Jiang Fei fell silent again for a long time. The car radio had been knocked on at some point, quietly playing a folk song, the guitar's harmonics barely audible in fragments above the noise of the moving vehicle.

Then she laughed. It was a short laugh, the ending tone rising, exactly the same as the laugh in the electrical room last time.

"When you give up," she said.

The off-road vehicle continued northwest through the night. The sound of the fender scraping the ground kept going, occasionally letting out a sharp metallic screech when it hit a seam in the road.

Lin Shen looked down at the pencil in his hand. The engraving of "L&S" on the cap had become completely untraceable. He carved it again with his fingernail—the groove reappeared.

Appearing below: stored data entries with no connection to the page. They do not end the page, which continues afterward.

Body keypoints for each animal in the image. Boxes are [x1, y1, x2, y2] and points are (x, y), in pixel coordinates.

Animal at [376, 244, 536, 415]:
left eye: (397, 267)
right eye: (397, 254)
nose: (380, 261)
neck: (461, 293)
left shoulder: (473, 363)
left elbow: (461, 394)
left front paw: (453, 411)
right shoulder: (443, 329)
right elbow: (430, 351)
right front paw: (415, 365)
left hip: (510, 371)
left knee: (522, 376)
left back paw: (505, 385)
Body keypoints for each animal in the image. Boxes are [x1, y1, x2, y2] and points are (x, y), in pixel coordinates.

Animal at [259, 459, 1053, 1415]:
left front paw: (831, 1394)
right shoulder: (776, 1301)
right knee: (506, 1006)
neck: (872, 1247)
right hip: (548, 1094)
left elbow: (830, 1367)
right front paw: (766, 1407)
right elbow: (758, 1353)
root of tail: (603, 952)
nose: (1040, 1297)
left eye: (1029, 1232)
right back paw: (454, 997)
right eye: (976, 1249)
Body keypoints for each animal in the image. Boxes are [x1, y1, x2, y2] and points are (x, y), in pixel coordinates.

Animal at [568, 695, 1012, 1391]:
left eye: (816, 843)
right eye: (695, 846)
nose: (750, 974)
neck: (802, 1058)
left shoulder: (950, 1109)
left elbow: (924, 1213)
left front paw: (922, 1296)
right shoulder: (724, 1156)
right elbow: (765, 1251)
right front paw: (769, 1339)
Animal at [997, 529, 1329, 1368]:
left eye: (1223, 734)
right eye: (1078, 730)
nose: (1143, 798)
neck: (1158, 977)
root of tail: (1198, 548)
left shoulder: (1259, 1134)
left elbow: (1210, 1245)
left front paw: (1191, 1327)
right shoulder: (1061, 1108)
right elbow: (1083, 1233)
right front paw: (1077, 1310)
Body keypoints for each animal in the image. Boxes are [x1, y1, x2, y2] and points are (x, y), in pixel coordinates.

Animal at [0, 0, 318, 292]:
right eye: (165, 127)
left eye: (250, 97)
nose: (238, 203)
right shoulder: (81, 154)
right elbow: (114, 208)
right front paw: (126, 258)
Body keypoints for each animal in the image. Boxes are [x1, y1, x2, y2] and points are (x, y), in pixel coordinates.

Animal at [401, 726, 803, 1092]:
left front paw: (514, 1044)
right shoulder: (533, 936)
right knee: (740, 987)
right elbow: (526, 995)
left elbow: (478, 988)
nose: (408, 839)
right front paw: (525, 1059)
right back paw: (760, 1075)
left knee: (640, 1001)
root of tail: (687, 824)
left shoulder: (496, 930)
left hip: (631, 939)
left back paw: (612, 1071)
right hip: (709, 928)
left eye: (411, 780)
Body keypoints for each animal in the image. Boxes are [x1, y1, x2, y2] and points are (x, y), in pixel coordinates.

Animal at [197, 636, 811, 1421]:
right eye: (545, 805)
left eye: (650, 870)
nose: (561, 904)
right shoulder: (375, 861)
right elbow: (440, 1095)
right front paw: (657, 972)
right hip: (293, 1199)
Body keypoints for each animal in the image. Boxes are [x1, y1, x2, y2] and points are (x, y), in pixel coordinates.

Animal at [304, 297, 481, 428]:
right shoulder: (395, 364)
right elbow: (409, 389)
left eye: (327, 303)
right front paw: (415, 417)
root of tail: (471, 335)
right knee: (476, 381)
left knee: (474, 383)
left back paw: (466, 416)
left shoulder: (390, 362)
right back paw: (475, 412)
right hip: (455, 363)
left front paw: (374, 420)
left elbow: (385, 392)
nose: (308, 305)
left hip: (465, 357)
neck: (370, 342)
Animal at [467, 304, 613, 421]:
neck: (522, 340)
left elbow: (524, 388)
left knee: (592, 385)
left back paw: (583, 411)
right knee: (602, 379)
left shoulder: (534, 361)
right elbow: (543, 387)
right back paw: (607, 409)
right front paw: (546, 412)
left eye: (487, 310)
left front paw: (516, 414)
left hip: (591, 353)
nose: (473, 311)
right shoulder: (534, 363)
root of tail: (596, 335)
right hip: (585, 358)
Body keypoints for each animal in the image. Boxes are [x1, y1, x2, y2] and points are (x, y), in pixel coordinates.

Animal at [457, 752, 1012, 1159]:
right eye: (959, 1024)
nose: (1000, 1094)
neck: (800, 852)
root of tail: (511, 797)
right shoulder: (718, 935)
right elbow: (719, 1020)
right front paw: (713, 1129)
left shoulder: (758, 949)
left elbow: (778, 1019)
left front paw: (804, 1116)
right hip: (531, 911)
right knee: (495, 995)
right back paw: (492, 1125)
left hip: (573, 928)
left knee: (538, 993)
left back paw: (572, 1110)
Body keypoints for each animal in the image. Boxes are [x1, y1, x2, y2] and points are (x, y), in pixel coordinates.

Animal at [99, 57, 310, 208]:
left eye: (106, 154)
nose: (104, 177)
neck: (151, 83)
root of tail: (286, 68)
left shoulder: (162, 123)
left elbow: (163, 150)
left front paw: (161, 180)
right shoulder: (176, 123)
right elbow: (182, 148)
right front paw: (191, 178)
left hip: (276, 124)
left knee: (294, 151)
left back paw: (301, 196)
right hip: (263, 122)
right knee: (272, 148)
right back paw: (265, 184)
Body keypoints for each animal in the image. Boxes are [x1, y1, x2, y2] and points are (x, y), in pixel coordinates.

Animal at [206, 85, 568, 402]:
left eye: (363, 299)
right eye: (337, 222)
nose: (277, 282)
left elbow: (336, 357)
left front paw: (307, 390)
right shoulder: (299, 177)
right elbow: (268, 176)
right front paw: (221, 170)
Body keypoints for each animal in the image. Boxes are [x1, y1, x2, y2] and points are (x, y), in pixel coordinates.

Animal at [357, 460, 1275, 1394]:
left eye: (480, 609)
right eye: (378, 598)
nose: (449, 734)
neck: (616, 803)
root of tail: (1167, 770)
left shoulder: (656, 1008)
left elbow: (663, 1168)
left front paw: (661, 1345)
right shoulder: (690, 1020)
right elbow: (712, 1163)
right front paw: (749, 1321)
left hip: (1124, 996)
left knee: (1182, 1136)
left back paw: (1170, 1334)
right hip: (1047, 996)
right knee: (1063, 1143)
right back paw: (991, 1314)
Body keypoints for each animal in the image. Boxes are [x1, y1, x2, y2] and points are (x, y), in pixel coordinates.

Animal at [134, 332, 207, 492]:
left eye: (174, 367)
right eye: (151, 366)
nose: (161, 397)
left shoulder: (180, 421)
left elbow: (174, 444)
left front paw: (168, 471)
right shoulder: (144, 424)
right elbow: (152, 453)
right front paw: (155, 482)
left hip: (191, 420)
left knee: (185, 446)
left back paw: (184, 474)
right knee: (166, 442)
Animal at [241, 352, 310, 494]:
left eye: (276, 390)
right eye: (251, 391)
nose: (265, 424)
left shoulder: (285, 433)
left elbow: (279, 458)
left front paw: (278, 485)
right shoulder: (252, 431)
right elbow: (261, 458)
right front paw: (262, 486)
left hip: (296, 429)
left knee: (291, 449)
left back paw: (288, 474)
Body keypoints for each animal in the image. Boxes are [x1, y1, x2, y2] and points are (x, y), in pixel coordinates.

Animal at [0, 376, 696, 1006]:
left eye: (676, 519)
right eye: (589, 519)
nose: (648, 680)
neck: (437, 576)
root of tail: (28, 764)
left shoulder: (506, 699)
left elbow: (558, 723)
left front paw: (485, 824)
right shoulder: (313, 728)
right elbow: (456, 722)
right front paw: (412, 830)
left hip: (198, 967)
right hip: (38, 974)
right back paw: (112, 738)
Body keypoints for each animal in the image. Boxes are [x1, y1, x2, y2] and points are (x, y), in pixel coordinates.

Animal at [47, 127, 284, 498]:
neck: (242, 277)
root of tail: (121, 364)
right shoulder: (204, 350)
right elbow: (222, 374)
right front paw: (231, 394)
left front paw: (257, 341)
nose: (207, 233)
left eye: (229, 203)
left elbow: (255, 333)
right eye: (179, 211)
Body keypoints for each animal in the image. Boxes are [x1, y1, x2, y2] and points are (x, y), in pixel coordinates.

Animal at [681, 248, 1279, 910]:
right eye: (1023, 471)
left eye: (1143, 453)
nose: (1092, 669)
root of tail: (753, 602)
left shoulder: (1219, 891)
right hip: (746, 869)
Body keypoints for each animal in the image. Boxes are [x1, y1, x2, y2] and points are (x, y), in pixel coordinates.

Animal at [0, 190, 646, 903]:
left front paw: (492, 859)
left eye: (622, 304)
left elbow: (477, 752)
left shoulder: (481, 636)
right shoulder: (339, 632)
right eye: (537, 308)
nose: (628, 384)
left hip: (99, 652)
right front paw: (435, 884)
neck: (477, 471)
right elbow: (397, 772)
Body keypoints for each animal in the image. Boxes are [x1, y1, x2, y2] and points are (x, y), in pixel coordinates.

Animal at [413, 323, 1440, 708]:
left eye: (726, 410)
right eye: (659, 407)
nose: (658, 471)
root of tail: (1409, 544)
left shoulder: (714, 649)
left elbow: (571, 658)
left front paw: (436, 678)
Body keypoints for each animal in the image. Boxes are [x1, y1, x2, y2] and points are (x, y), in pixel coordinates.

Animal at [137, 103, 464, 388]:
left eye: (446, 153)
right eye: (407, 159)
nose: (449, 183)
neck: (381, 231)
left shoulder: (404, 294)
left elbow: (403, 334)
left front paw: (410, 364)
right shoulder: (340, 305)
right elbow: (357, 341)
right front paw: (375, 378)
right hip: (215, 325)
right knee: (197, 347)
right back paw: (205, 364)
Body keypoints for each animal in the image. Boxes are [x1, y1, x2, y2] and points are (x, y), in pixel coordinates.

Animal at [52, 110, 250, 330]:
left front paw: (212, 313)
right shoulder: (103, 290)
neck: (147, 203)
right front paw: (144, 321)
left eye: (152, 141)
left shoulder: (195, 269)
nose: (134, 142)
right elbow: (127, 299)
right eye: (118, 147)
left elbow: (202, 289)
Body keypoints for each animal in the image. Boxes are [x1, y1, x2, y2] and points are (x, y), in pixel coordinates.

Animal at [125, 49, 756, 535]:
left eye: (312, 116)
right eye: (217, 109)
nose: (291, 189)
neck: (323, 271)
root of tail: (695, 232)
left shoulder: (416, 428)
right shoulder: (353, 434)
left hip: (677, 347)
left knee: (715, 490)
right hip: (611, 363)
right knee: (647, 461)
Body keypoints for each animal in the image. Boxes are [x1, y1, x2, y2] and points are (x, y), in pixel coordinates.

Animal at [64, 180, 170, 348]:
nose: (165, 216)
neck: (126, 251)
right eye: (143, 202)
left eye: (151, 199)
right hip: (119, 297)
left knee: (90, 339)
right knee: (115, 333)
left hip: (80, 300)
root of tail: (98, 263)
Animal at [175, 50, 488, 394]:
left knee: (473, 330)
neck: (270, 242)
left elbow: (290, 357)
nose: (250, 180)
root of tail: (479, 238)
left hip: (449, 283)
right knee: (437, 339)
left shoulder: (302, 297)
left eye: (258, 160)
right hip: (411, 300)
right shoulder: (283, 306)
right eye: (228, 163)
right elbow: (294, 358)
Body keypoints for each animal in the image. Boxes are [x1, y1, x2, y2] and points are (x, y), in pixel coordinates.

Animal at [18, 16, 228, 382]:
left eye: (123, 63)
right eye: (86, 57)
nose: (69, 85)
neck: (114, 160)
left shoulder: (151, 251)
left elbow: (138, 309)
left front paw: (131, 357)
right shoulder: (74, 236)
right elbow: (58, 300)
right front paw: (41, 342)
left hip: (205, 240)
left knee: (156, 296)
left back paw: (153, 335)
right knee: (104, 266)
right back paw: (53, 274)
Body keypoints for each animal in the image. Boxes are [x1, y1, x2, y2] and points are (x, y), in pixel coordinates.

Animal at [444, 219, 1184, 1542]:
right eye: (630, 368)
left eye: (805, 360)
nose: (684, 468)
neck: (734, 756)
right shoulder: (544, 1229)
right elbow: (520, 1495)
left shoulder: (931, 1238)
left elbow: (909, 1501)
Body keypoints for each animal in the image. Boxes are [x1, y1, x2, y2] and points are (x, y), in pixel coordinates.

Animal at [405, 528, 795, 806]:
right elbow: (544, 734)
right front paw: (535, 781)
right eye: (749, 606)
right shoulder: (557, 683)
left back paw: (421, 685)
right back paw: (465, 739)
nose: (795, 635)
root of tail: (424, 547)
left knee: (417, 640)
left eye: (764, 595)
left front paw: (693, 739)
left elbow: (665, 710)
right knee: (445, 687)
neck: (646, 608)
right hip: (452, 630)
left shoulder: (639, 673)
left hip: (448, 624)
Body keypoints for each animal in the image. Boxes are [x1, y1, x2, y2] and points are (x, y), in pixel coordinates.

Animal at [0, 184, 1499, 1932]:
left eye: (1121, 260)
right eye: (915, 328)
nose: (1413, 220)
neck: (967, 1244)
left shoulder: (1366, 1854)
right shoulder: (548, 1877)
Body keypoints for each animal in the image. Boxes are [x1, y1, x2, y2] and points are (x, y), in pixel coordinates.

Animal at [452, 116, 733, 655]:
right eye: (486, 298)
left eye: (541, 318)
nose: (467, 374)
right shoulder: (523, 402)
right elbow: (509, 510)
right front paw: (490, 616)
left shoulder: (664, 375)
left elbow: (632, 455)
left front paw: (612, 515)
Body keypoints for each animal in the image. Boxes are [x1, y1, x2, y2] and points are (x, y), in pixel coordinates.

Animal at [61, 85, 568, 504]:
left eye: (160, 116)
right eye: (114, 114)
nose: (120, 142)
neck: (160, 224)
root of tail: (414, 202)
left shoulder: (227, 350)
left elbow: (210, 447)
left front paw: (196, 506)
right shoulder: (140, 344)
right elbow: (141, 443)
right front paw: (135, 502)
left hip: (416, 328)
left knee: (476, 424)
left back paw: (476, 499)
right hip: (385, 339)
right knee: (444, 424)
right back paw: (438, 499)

Then he looked up at the rearview mirror. The highway stretched farther and farther behind the vehicle, the city lights like batter poured into a basin—a sticky, uniform spread of orange coating the horizon.

He tucked the pencil back into the backpack's side pocket. In the rearview mirror, half of Jiang Fei's face was illuminated in a cold shade of blue by the dashboard lights. Her expression, for that instant, had shed the ferocity from when she was biting her lip and steering—and turned into something else.

Not pain. It was like a nail that had been driven in at some moment five or six years ago, and never taken out.

He was about to ask her—when she turned her head away.

"Don't look. I'm fine."

She shifted gears and stepped on the accelerator. The off-road vehicle charged into a mountain road with no streetlights.